State the difference between free and bound ribosomes.
Free ribosomes synthesize proteins for use primarily within the cell while bound ribosomes synthesize proteins primarily for secretion or for use in lysosomes.
List destinations of proteins synthesized on free ribosomes.
The cytoplasm, mitochondria and chloroplasts
List destinations of proteins synthesized on bound ribosomes.
The ER, the Golgi apparatus, lysosomes, the plasma membrane or outside the cell.
Outline how a ribosome becomes bound to the endoplasmic reticulum.
(Whether the ribosome is free in the cytosol or bound to the ER depends on the presence of a signal sequence on the polypeptide being translated. It is the first part of the polypeptide translated). As the signal sequence is created it becomes bound to a signal recognition protein that stops the translation until it can bind to a receptor on the surface of the ER. Once this happens, translation begins again with the polypeptide moving into the lumen of the ER as it is created.
Compare the timing and location of transcription and translation between prokaryotes and eukaryotes.
(In eukaryotes, cellular functions are compartmentalized whereas in prokaryotes they are not.) Once transcription is complete in eukaryotes, the transcript is modified in several ways before exiting the nucleus. Thus there is a delay between transcription and translation due to compartmentalization. In prokaryotes, as soon as the mRNA is transcribed, translation begins.
Describe the primary structure of a protein, including the type of bonding involved.
The primary structure of a protein is the number and sequence of amino acids that make up the linear polypeptide. The number and sequence of amino acids is determined by the base sequence of the gene. The primary structure will determine how the polypeptide will fold-up following translation. The shape of a protein determines its function.
Describe the secondary structure of a protein, including the type of bonding involved.
Secondary structure represents the first level of protein folding. It involves hydrogen bonds forming between polar C(double bond) O and N-H groups within the polypeptide backbone. These groups are positioned on either side of each peptide bond.
Identify the alpha-helix and beta-pleated sheet in images of protein structure.
There are two types of folding that contribute to secondary structure: (1) Alpha helix- the polypeptide forms a helix with hydrogen bonds between the turns of the helix. (2) Beta pleated sheets - if sections of the polypeptide align parallel to each other, hydrogen bonds form between them. In both cases, hydrogen bonds stabilize the structure. Alpha helices and beta-pleated sheets are found in nearly all proteins.
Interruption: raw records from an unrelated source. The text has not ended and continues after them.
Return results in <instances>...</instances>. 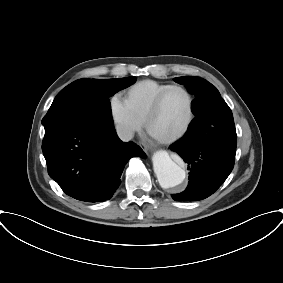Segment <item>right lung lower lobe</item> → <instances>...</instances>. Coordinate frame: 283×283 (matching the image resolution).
Segmentation results:
<instances>
[{
  "instance_id": "obj_1",
  "label": "right lung lower lobe",
  "mask_w": 283,
  "mask_h": 283,
  "mask_svg": "<svg viewBox=\"0 0 283 283\" xmlns=\"http://www.w3.org/2000/svg\"><path fill=\"white\" fill-rule=\"evenodd\" d=\"M42 151L50 177L85 202L110 199L127 161L145 157L137 144L118 138L114 125L67 121L45 128Z\"/></svg>"
}]
</instances>
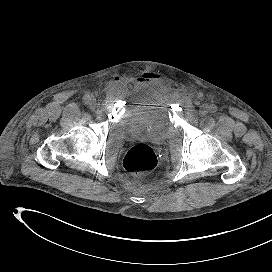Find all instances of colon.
Returning a JSON list of instances; mask_svg holds the SVG:
<instances>
[{
    "label": "colon",
    "instance_id": "obj_1",
    "mask_svg": "<svg viewBox=\"0 0 272 272\" xmlns=\"http://www.w3.org/2000/svg\"><path fill=\"white\" fill-rule=\"evenodd\" d=\"M123 165L130 173H146L156 167L157 157L151 147L145 144H138L126 153Z\"/></svg>",
    "mask_w": 272,
    "mask_h": 272
}]
</instances>
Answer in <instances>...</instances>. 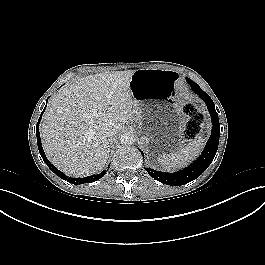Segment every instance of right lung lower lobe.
I'll list each match as a JSON object with an SVG mask.
<instances>
[{
    "label": "right lung lower lobe",
    "instance_id": "1",
    "mask_svg": "<svg viewBox=\"0 0 265 265\" xmlns=\"http://www.w3.org/2000/svg\"><path fill=\"white\" fill-rule=\"evenodd\" d=\"M45 110V109H44ZM43 110V112H44ZM38 120L37 126H36V134H37V143H38V149L39 152L44 160V162L47 164V166L51 169V171H53L55 174H57L60 178L67 180V182L72 183L74 185H79V184H84V183H92L96 180H99L101 177L104 176L105 171L101 172L100 174H96V175H91L88 177H84V178H71L66 176L64 173L60 172L55 166H53L49 160L47 159L44 150L42 148V144H41V139H40V133H39V122L41 120L42 114Z\"/></svg>",
    "mask_w": 265,
    "mask_h": 265
}]
</instances>
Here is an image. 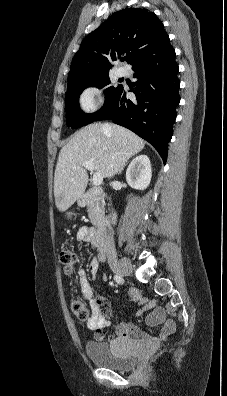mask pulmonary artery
<instances>
[{"mask_svg": "<svg viewBox=\"0 0 227 396\" xmlns=\"http://www.w3.org/2000/svg\"><path fill=\"white\" fill-rule=\"evenodd\" d=\"M116 73H117V76H118V77H124V76L126 75V70H125L124 68L121 67V68H118V69H117V72H116Z\"/></svg>", "mask_w": 227, "mask_h": 396, "instance_id": "pulmonary-artery-1", "label": "pulmonary artery"}]
</instances>
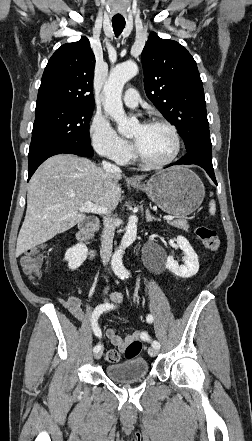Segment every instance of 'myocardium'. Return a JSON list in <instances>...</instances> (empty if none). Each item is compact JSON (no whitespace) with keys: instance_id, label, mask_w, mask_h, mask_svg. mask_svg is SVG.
Instances as JSON below:
<instances>
[{"instance_id":"1","label":"myocardium","mask_w":252,"mask_h":441,"mask_svg":"<svg viewBox=\"0 0 252 441\" xmlns=\"http://www.w3.org/2000/svg\"><path fill=\"white\" fill-rule=\"evenodd\" d=\"M144 125H146V126H163V127L167 128L171 132L173 139H174V150H173L172 154L170 155V157L167 158L166 160L161 161V162H151L142 155V153L139 151V149L137 147H135V155H136V158L138 159V161L140 162V164L148 169H161V168L167 167L168 165L172 164L176 160V158L178 157V155L181 151V138H180V134H179L177 128L169 121L164 120V119H159V118L151 119V120L147 121Z\"/></svg>"}]
</instances>
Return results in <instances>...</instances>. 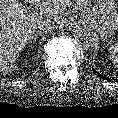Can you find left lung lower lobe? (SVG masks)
<instances>
[{"mask_svg":"<svg viewBox=\"0 0 118 118\" xmlns=\"http://www.w3.org/2000/svg\"><path fill=\"white\" fill-rule=\"evenodd\" d=\"M92 70H93L94 73H97L98 76L102 78V75H100L94 68H92ZM107 79H109V78H107Z\"/></svg>","mask_w":118,"mask_h":118,"instance_id":"1","label":"left lung lower lobe"}]
</instances>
Describe the tertiary structure of a protein, including the types of R group interactions involved.
The tertiary structure is the final, three dimensional shape of a polypeptide. R groups determine the way that the polypeptide chain folds up. There are four types of interactions between R groups that hold the tertiary structure: (1) Hydrogen bonds form between amino acids with polar R groups. (2) Ionic bonds form between amino acids with oppositely charged R groups. (3) Disulfide bridges (covalent bonds) can form between two amino acids containing sulfur in the R group. (4) Hydrophobic interactions form between amino acids with non-polar R groups.
Explain how the chemical characteristics of R groups in the polypeptide chain affect protein folding.
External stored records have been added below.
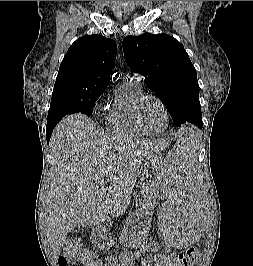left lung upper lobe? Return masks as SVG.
I'll use <instances>...</instances> for the list:
<instances>
[{
  "label": "left lung upper lobe",
  "instance_id": "left-lung-upper-lobe-1",
  "mask_svg": "<svg viewBox=\"0 0 253 266\" xmlns=\"http://www.w3.org/2000/svg\"><path fill=\"white\" fill-rule=\"evenodd\" d=\"M127 65L145 77L169 111L174 123L181 126L202 125L199 84L196 69L183 45L166 34L128 36L123 40Z\"/></svg>",
  "mask_w": 253,
  "mask_h": 266
}]
</instances>
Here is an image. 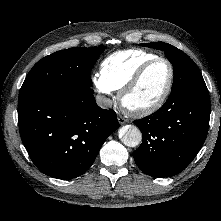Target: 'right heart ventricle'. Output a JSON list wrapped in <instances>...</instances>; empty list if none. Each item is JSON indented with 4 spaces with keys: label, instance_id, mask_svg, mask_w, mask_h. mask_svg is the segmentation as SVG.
Listing matches in <instances>:
<instances>
[{
    "label": "right heart ventricle",
    "instance_id": "right-heart-ventricle-1",
    "mask_svg": "<svg viewBox=\"0 0 221 221\" xmlns=\"http://www.w3.org/2000/svg\"><path fill=\"white\" fill-rule=\"evenodd\" d=\"M156 57L140 49L118 51L101 62L100 75L112 90H120L140 66Z\"/></svg>",
    "mask_w": 221,
    "mask_h": 221
}]
</instances>
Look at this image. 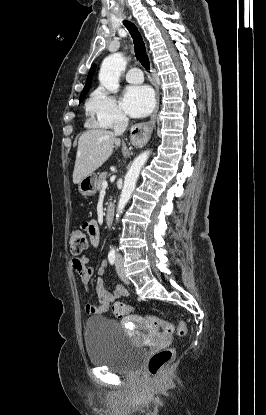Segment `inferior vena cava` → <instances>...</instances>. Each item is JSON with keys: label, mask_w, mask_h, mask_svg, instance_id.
<instances>
[{"label": "inferior vena cava", "mask_w": 266, "mask_h": 415, "mask_svg": "<svg viewBox=\"0 0 266 415\" xmlns=\"http://www.w3.org/2000/svg\"><path fill=\"white\" fill-rule=\"evenodd\" d=\"M128 126V118L124 115L120 116L118 120L115 122L114 125V134L115 135H121ZM118 257H120L119 254H117Z\"/></svg>", "instance_id": "inferior-vena-cava-1"}]
</instances>
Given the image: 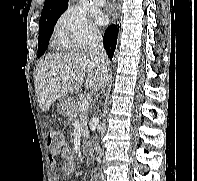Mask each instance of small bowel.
<instances>
[{"instance_id": "c3829d8e", "label": "small bowel", "mask_w": 197, "mask_h": 181, "mask_svg": "<svg viewBox=\"0 0 197 181\" xmlns=\"http://www.w3.org/2000/svg\"><path fill=\"white\" fill-rule=\"evenodd\" d=\"M57 156H60L62 159V164H61L62 174L67 177L72 176L76 170V162L74 160V157L72 156L70 147L64 145L61 148V150H59L58 152L50 151L49 163L51 168H55L57 166V159H56ZM53 180L57 181V177H54Z\"/></svg>"}]
</instances>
If surrounded by water, amino acids with hydrophobic (non-polar) R groups tend to be located in the center of the protein and those with hydrophilic (polar or charged) R groups tend to be on the outside
Outline the quaternary structure of protein folding.
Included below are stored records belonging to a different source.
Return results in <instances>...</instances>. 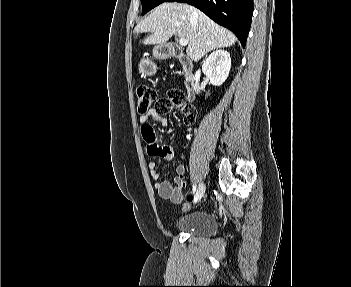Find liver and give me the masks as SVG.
<instances>
[{
    "mask_svg": "<svg viewBox=\"0 0 351 287\" xmlns=\"http://www.w3.org/2000/svg\"><path fill=\"white\" fill-rule=\"evenodd\" d=\"M135 32L151 34L145 45L165 44L173 35L188 40L187 55L194 61L206 53L235 44L236 36L202 11L183 3H163L137 24Z\"/></svg>",
    "mask_w": 351,
    "mask_h": 287,
    "instance_id": "1",
    "label": "liver"
}]
</instances>
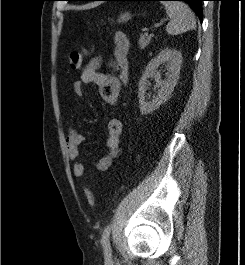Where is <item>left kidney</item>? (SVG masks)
Masks as SVG:
<instances>
[{
	"mask_svg": "<svg viewBox=\"0 0 245 265\" xmlns=\"http://www.w3.org/2000/svg\"><path fill=\"white\" fill-rule=\"evenodd\" d=\"M181 63V52L168 48L161 50V52L148 63L138 83L139 108L142 115L152 113L169 98L179 79ZM161 64H166L167 78L165 80H161V75L157 72V68ZM150 77L155 79L156 86L160 89H158L156 97H153L151 101H147L145 99V94L147 82Z\"/></svg>",
	"mask_w": 245,
	"mask_h": 265,
	"instance_id": "1",
	"label": "left kidney"
}]
</instances>
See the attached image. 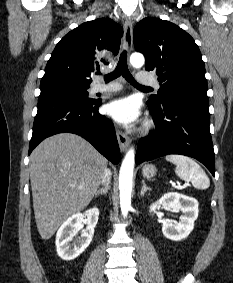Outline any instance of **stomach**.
Listing matches in <instances>:
<instances>
[{
    "mask_svg": "<svg viewBox=\"0 0 233 283\" xmlns=\"http://www.w3.org/2000/svg\"><path fill=\"white\" fill-rule=\"evenodd\" d=\"M157 173V169L152 164H147L142 169V174L145 178L150 179L153 178Z\"/></svg>",
    "mask_w": 233,
    "mask_h": 283,
    "instance_id": "stomach-1",
    "label": "stomach"
}]
</instances>
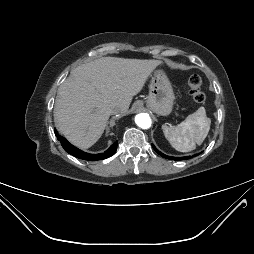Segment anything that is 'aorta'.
Here are the masks:
<instances>
[{
    "mask_svg": "<svg viewBox=\"0 0 254 254\" xmlns=\"http://www.w3.org/2000/svg\"><path fill=\"white\" fill-rule=\"evenodd\" d=\"M136 124L142 129H148L151 126V118L146 113H140L135 117Z\"/></svg>",
    "mask_w": 254,
    "mask_h": 254,
    "instance_id": "1",
    "label": "aorta"
}]
</instances>
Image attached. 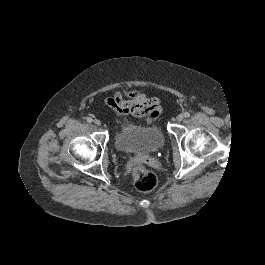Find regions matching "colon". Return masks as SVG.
Masks as SVG:
<instances>
[{"label": "colon", "mask_w": 265, "mask_h": 265, "mask_svg": "<svg viewBox=\"0 0 265 265\" xmlns=\"http://www.w3.org/2000/svg\"><path fill=\"white\" fill-rule=\"evenodd\" d=\"M134 186L141 192H150L157 186L156 175L142 165H137L132 171Z\"/></svg>", "instance_id": "obj_1"}]
</instances>
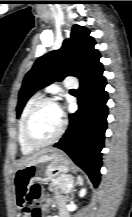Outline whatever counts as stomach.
Wrapping results in <instances>:
<instances>
[{"label":"stomach","mask_w":132,"mask_h":217,"mask_svg":"<svg viewBox=\"0 0 132 217\" xmlns=\"http://www.w3.org/2000/svg\"><path fill=\"white\" fill-rule=\"evenodd\" d=\"M70 170L71 161L68 156L61 151H56L40 155L18 167L13 175V182L15 188L29 187L35 181L46 182Z\"/></svg>","instance_id":"obj_1"}]
</instances>
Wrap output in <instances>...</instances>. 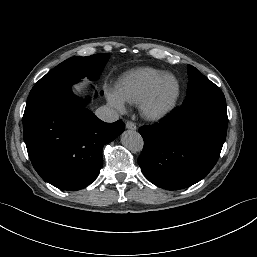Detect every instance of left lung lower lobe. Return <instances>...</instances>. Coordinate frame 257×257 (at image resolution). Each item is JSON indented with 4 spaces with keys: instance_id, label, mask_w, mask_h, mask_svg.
I'll return each instance as SVG.
<instances>
[{
    "instance_id": "left-lung-lower-lobe-1",
    "label": "left lung lower lobe",
    "mask_w": 257,
    "mask_h": 257,
    "mask_svg": "<svg viewBox=\"0 0 257 257\" xmlns=\"http://www.w3.org/2000/svg\"><path fill=\"white\" fill-rule=\"evenodd\" d=\"M227 125L225 99L183 104L159 123L139 128L144 139L141 171L168 190L199 182L219 158Z\"/></svg>"
}]
</instances>
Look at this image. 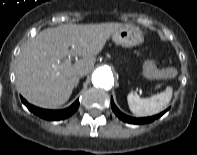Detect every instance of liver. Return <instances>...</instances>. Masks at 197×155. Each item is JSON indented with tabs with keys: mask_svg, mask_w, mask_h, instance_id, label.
Listing matches in <instances>:
<instances>
[{
	"mask_svg": "<svg viewBox=\"0 0 197 155\" xmlns=\"http://www.w3.org/2000/svg\"><path fill=\"white\" fill-rule=\"evenodd\" d=\"M120 23L76 25L47 28L22 48L16 64V86L31 104L57 108L68 101L78 79L77 72L89 73L96 55ZM81 57L74 64L62 63L66 56Z\"/></svg>",
	"mask_w": 197,
	"mask_h": 155,
	"instance_id": "1",
	"label": "liver"
}]
</instances>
Some proteins are composed of more than one polypeptide. Intermolecular bonds (including hydrogen bonds, ionic bonds, disulfide bridges and hydrophobic interactions) hold different polypeptide chains together. The number and positioning of polypeptide chains is called the quaternary structure. For example, the structural protein collagen is formed by three polypeptide chains winding around each other.